You know those videos you get sucked into on Facebook without ever meaning to? They start playing automatically and are usually a timelapse of cookies being decorated or a gourmet meal being prepared. Every now and again, you might even see a puzzle being solved or a block of wood being turned into a bowl.

Chattahoochee Woodturners

When: 6 to 9 p.m. Tuesday, Jan. 14

Where: 3738 Anglin Drive, Gainesville

How much: Free to attend, $35 to join

More info:

If you want to see that hunk of wood transform before your eyes, now is your chance. The Chattahoochee Woodturners in Gainesville are starting the year off with a demonstration of just that at their January meeting.

“Just kind of looking at numbers from month to month, January is always a healthily attended meeting, I guess because of the new year,” said Carolyn Adams, president of the club. “People are like, ‘OK, now we’ve got those holidays behind us, it’s time to do something for myself.’”

The meeting and demonstration from 7 to 9 p.m. Tuesday, Jan. 14, at 3738 Anglin Drive, are open to the public. If you want to join the club, it’s just $35 per person for a year or $40 per family. Dinner is available at 6 p.m. for $5

The club welcomes all skill levels, whether you’ve turned wood before or not. It will teach you everything you need to know about the craft..

“You don't ever have to have been near a lathe to be able to start woodturning,” Adams said. “It's easy to pick up.”

Adams is a hair stylist by trade. She owns Hair Artistry in Gainesville and picked up woodturning a few years ago after her father, Ken Beasley, died. She said he was a “jack of all trades,” so on the anniversary of his death, she and her brother, Michael Beasley, wanted to do something “intentional” in his memory.

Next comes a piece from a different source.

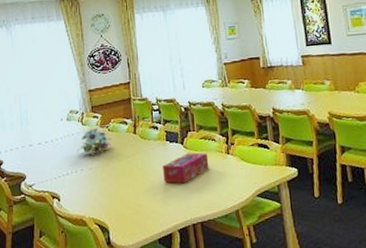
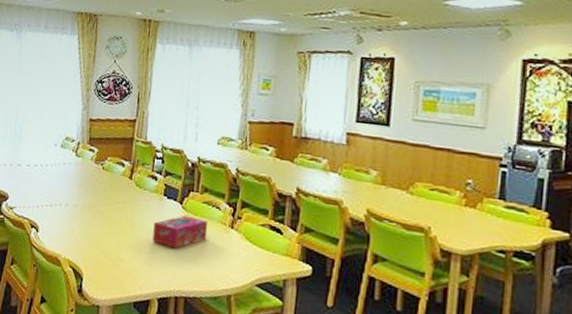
flower arrangement: present [76,128,114,155] -> none [64,162,107,191]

“We went up to the John C. Campbell Folk School and took a woodturning class just for the weekend,” Adams said. “Now, my brother and I still turn together. We've got three lathes now and all the tools and saws.”

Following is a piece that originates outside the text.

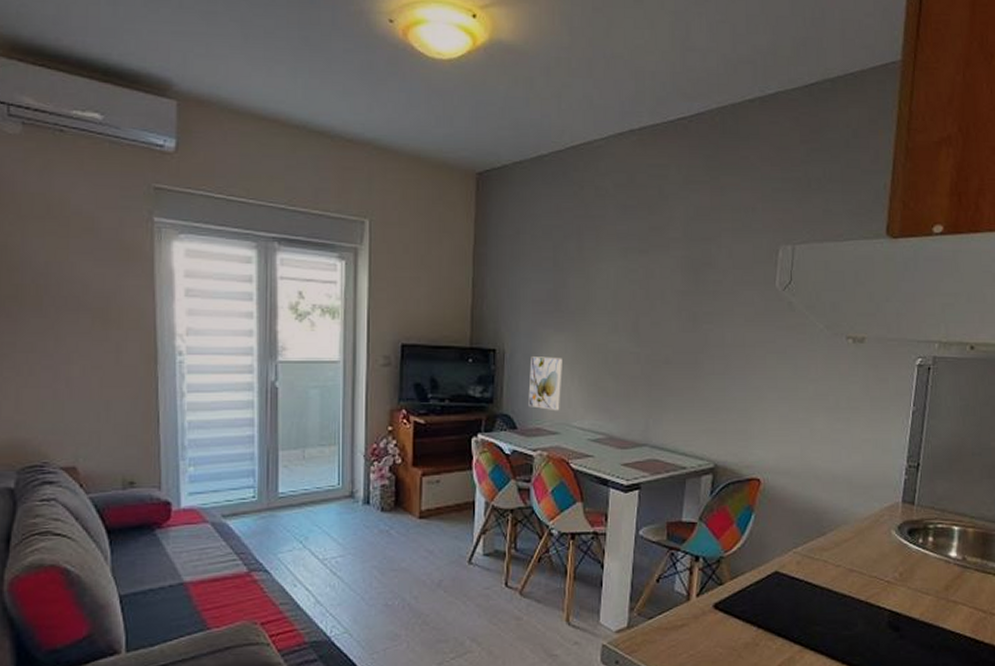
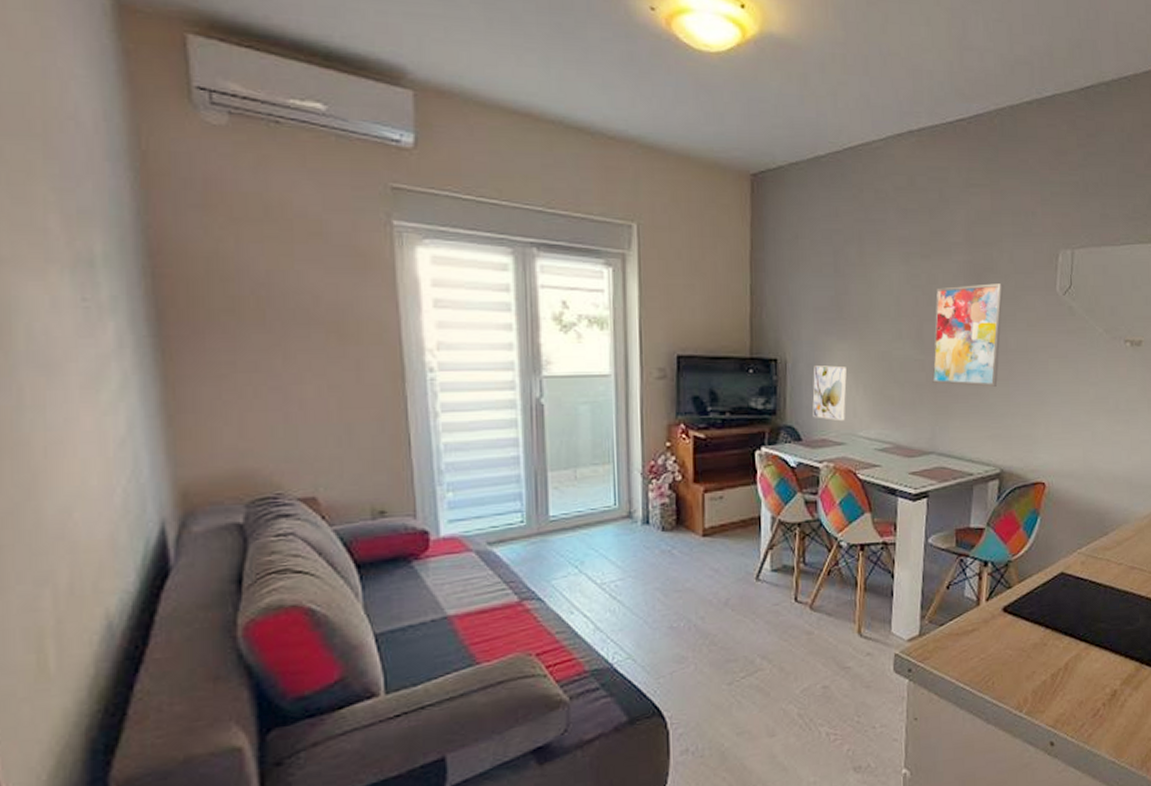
wall art: none [646,278,721,381] -> present [931,283,1004,387]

That’s how it happens for a lot of people in woodturning. She said they sometimes just want to try their hand at it once, but before long, they’re fully immersed.

“The desire to give it a try is the big thing,” Adams said. “We do have people who come that go, ‘Well, I don't have my lathe yet, but my buddy down the street turned some table legs for me and I thought that was pretty cool, so I'd like to do that, too.’ And they just show up and before you know it they've got their first lathe, they're asking about tools, they're building their woodshop.”

Through the club’s monthly meetings and weekly classes, you’ll learn from experienced instructors and woodturners.

The January demonstration, put on by Frank Bowers who’s been at it since 1992, will offer a glimpse into the things you could learn and make in the new year.

“It's just a great time to get together with likeminded people,” Adams said.

The club ended 2019 with upwards of 90 members, with about 50 making it out to the monthly meetings. All ages are welcome, but those who are younger might need to be accompanied by an adult.

Adams said everyone should find something they enjoy doing. For her, it was woodturning and she hopes many others find the same in 2020. 

“We're all busy doing for other people or working jobs or whatever and occasionally, you need to do something for yourself,” Adams said. “So, instead of going to the gym I go to the woodshop.”